Everything I see is inspiration. The world, particularly the natural world, can be such a visual feast, can’t it. I suppose family life too is an inspiration. And of course family pets.
How did your interest in garden and allotment and life on the beach develop?
It’s always been there. I try to draw a lot so the things you see and draw help you develop.
You have a very distinctive style, have you always worked in this way?
I suppose I must have. I can’t bring myself to let go of certain principles so that fixes my style. I do alter the way I work occasionally making it less or more detailed and change the mood of colours but…
Are you influenced by any famous artists, if so who are they?
I visited a Van Gogh exhibition at the Haywood Gallery years ago and that made me see the value of drawing. I remember vividly The Potato Eaters, and the way they held their hands. My favourite modern painter is Nicholas Verrall, and he paints the way I would like to paint. I particularly like the way he handles light.
Could you please describe the practical process you go through when making a painting?
I usually start from a drawing I’ve done, or possibly a photo. I plan it in black and white, and then draw it on the canvas which I’ve usually painted a colour which will show up the mains colours of the painting. Then I just get on with it, blocking in the main shapes checking colour and tone and line along the way. I try not to fuss too much, and finish before it’s finished if you see what I mean. It’s left hanging around for a while and then if it looks OK a week or so later it’s finished and I sign it.
What does a typical day look like for you?
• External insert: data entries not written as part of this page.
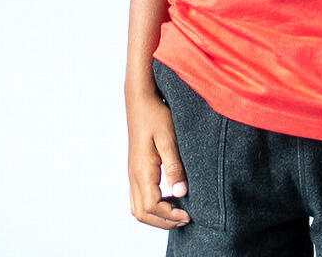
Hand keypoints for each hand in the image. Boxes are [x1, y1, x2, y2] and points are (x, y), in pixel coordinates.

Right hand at [126, 91, 192, 229]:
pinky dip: (151, 207)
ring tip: (177, 212)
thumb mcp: (169, 138)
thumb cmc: (156, 115)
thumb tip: (182, 193)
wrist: (140, 99)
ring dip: (156, 216)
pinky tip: (168, 199)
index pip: (152, 206)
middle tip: (185, 219)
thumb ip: (174, 166)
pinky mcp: (135, 168)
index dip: (170, 216)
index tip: (189, 214)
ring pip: (138, 208)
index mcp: (142, 170)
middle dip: (163, 221)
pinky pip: (138, 197)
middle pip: (142, 213)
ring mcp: (132, 172)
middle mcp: (134, 175)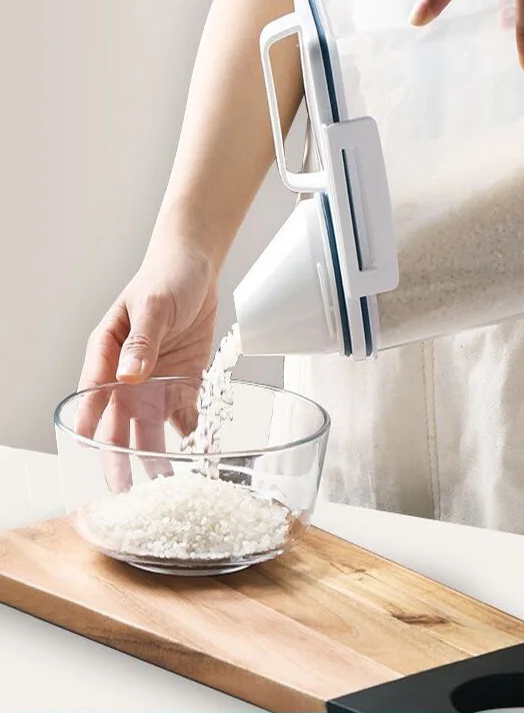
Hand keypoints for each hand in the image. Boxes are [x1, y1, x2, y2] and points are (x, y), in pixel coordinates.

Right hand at [75, 235, 218, 489]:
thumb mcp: (153, 305)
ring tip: (164, 487)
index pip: (94, 395)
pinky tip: (199, 461)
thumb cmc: (164, 279)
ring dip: (155, 456)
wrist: (196, 268)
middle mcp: (127, 377)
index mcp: (107, 354)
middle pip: (119, 423)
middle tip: (124, 490)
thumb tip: (128, 377)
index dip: (91, 424)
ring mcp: (156, 383)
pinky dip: (192, 438)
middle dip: (120, 457)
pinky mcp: (184, 384)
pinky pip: (186, 416)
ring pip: (151, 428)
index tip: (89, 451)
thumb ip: (141, 341)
Wake up at 7.00 to the sound of Radio 5 Live. Cup of tea, and get up. Wear painting clothes! After breakfast I go straight to the studio and try not to think of anything else besides painting. I will paint until about 1pm. I rarely paint after that because for some reason what I do after lunch time is never as good as what I do beforehand. I change my clothes and in the afternoon I will do all the other stuff, keeping up with my internet presence, getting artwork ready for shipping, writing a blog, doing the paperwork, and of course a bit of domestic drudgery. I stop at 6.00 if not earlier. I might do an hour on the computer later on , but leave a computer free buffer before bed.